Symbol recognition in essence may be carried out by various ways.
Simplest one—per-pixel comparing. We compare each symbol with one from etalon font. And select symbol with maximal coincidence.
CAPTCHA is vulnerable to per-pixel comparing if one does not use geometric distortion of symbols and uses one font (or very few fonts).
Other, more sophisticated algorithms recognizes symbol by its peculiarities: branching, closed areas... There is class of algorighms named "neural networks". It is a "black box", trained to linking input shape with output answer. However, training procedure is usually lengthy and laborious.
For protection against these algorithm one can add noise disfigures symbol shape, but we can receive image unreadable by human.
In my opinion, especial attention must be paid to first protection point: against symbol bounds determination—it is diffucult to recognize symbol if we do not know where it starts and ends.

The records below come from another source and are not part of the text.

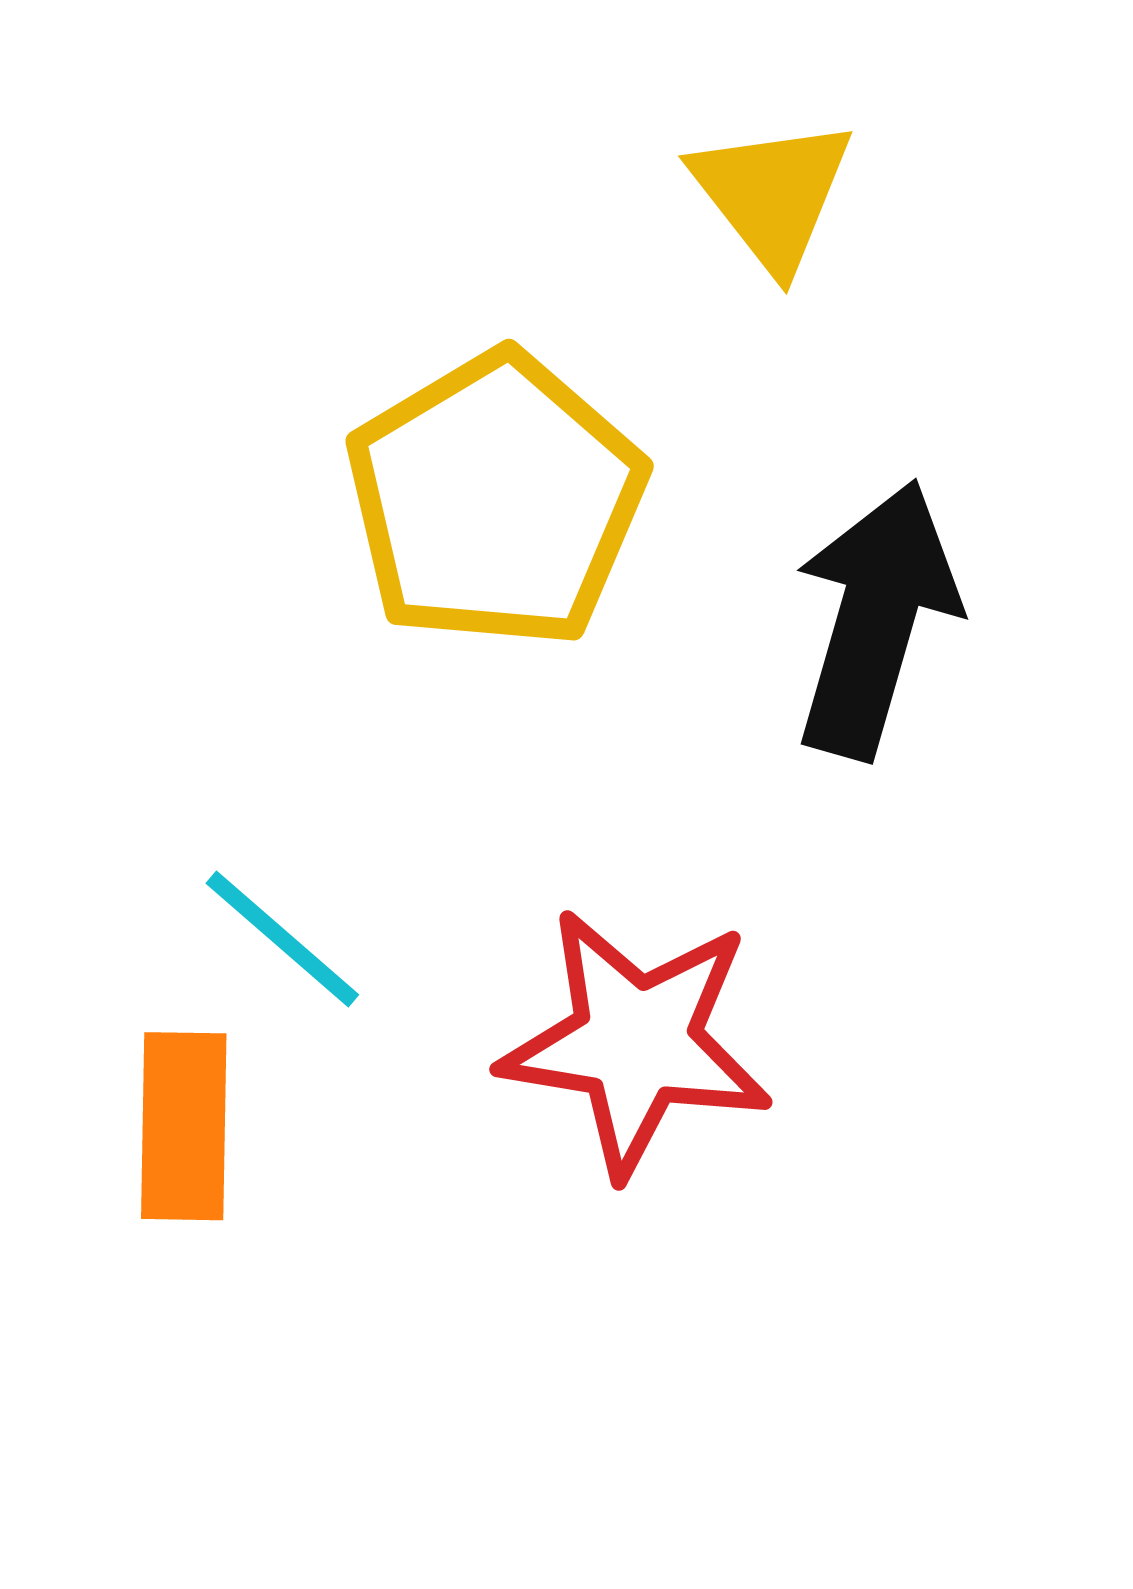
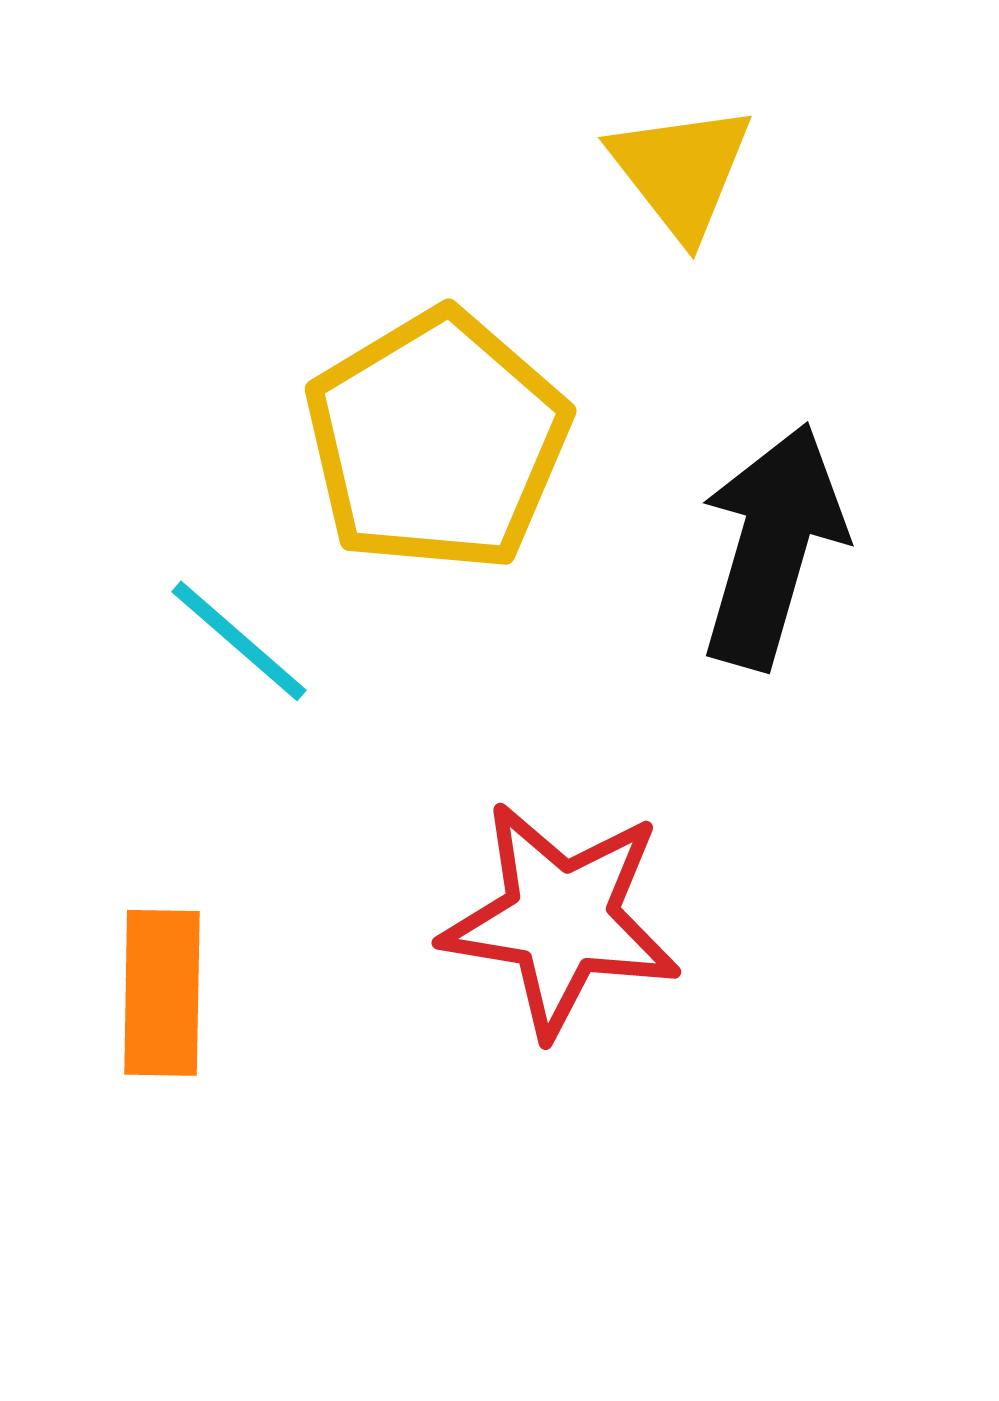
cyan line: (282, 939) -> (239, 641), moved

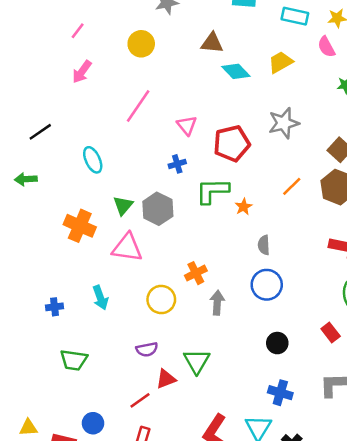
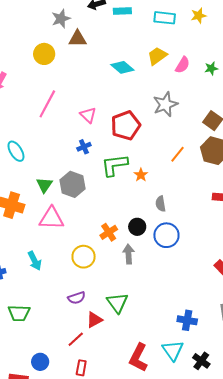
brown triangle: (212, 43) -> (78, 39), moved
pink semicircle: (326, 47) -> (183, 65), moved, turned -114
black circle: (277, 343) -> (137, 227), moved

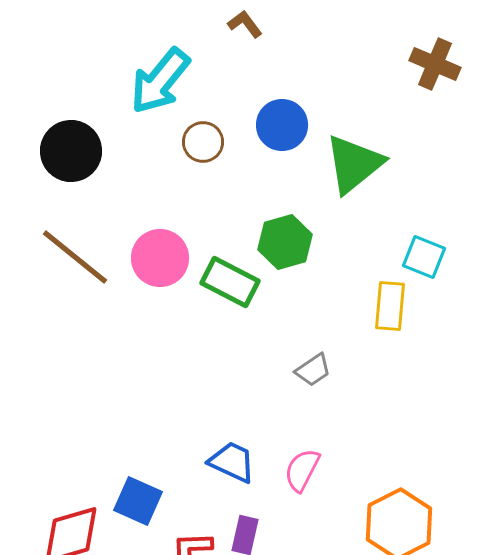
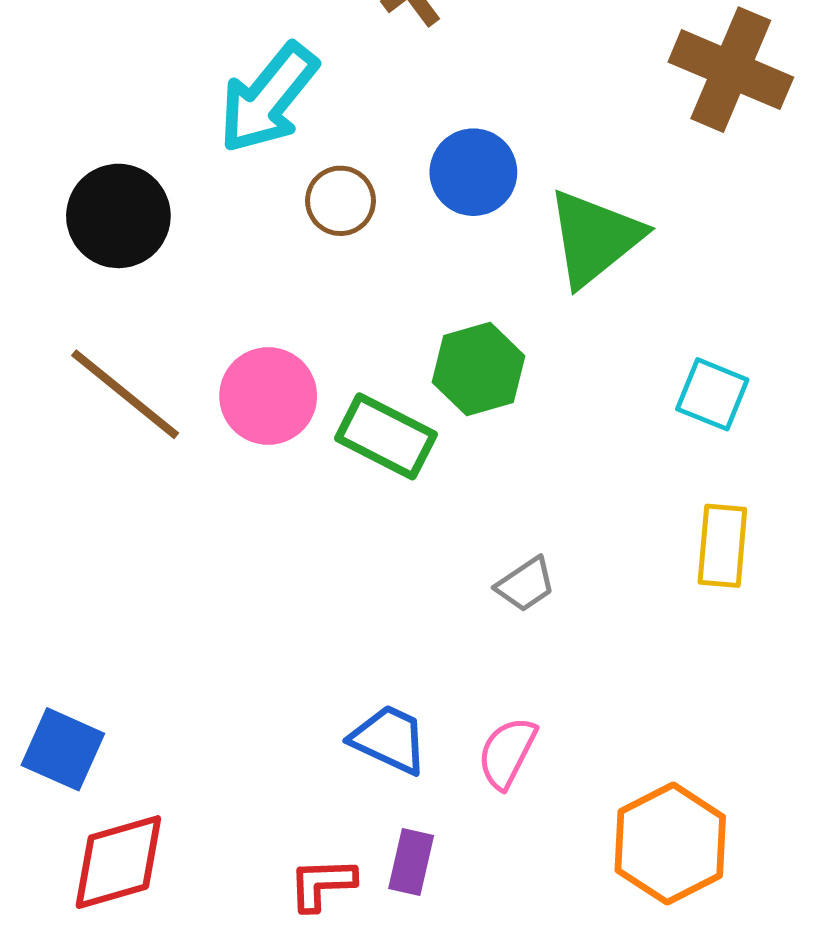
brown cross: (435, 64) -> (731, 70), size x1.4
yellow rectangle: (390, 306) -> (722, 546), moved
blue square: (138, 501) -> (63, 749), moved

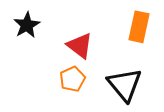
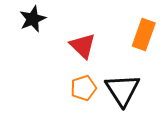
orange pentagon: (72, 79) -> (83, 88), moved

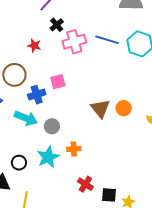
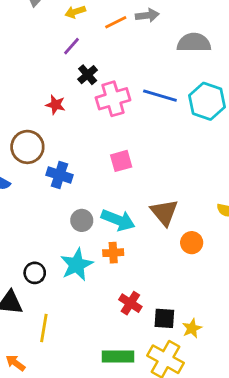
pink square: (58, 82) -> (121, 161), moved
blue cross: (37, 95) -> (60, 175), turned 36
orange circle: (124, 108) -> (192, 243), moved
brown triangle: (100, 109) -> (164, 212), moved
cyan arrow: (26, 118) -> (118, 220), moved

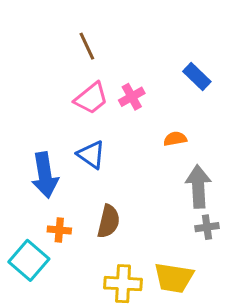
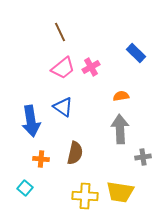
gray arrow: (198, 187) -> (120, 129), moved
cyan square: (29, 260) -> (25, 188), moved, size x0.6

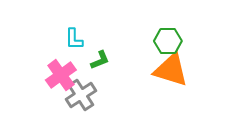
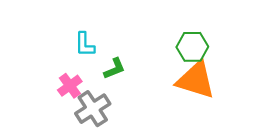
pink cross: (61, 75) -> (70, 86), size x0.7

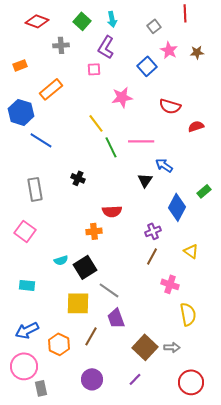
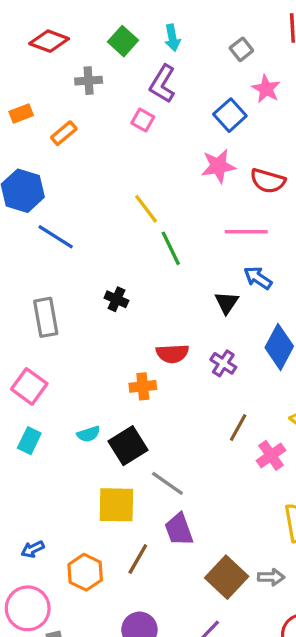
pink square: (94, 69) -> (143, 120), turned 32
orange rectangle: (51, 89) -> (64, 133), moved, size x0.7
pink star: (122, 97) -> (218, 166), moved
pink line: (141, 141) -> (246, 232), moved
purple cross: (153, 231) -> (223, 363), moved, turned -35
pink cross: (170, 284) -> (271, 455), moved, turned 36
cyan rectangle: (27, 285) -> (29, 441), moved, turned -70
blue arrow: (27, 330) -> (33, 549), size x0.6

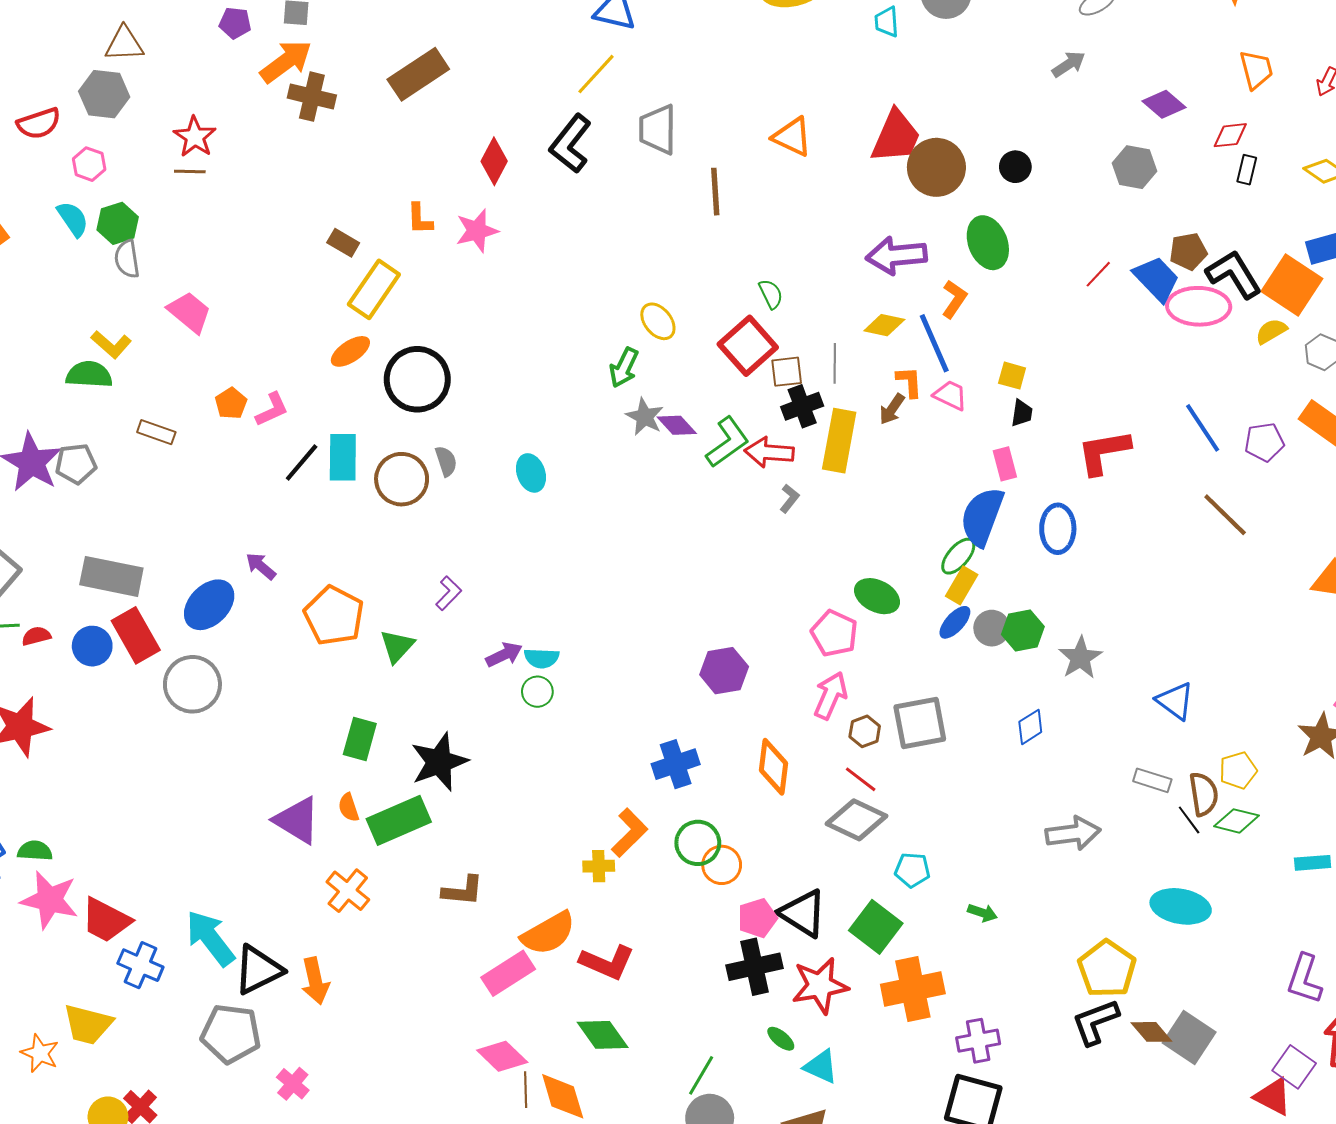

Let's see applying these principles on examples of real CAPTCHAs (stars show my own estimation of strength, from 1 to 4):
Google *** Non-linear distortion, symbols can slightly displace one from one, variating of fonts. No noise. Symbols often not connect and can easily be selected one from one. | |
MSN **** Rotating and distortion, noise: lines with same color intersecting symbols. | |
Yahoo *** Non-linear distortion, noise: polylines intersecting symbols. Polyline sometimes may be separated from symbols. | |
Mail.ru old ** Symbol rotation, few fonts, contrast with background. | |
Mail.ru **** Displacing by height, non-linear distortion, polylines intersecting text. | |
Yandex **** Gluing of outline symbols, non-linear distortion, noise with white and black lines. | |
Rambler ** Multicolor symbols, rotation, displacing. Noise. | |
Beeline*** Minor linear distortion. Noise with inverted ellipses. | |
MTS old ** Minor rotation, displacing. Noise can be easily removed by blurring. Pretty weak CAPTCHA. | |
MTS *** Minor rotation, displacing. Seldom intersection. Fonts. Intensive noise, both background texture and lines lays on symbols. But sometimes image is human unreadable. | |
Megafon *** Displacing, noise with lines and pixels. | |
Skylink * Very bad CAPTCHA: constant font, constant symbol positions. Can be easily recognized by per-pixel comparing. |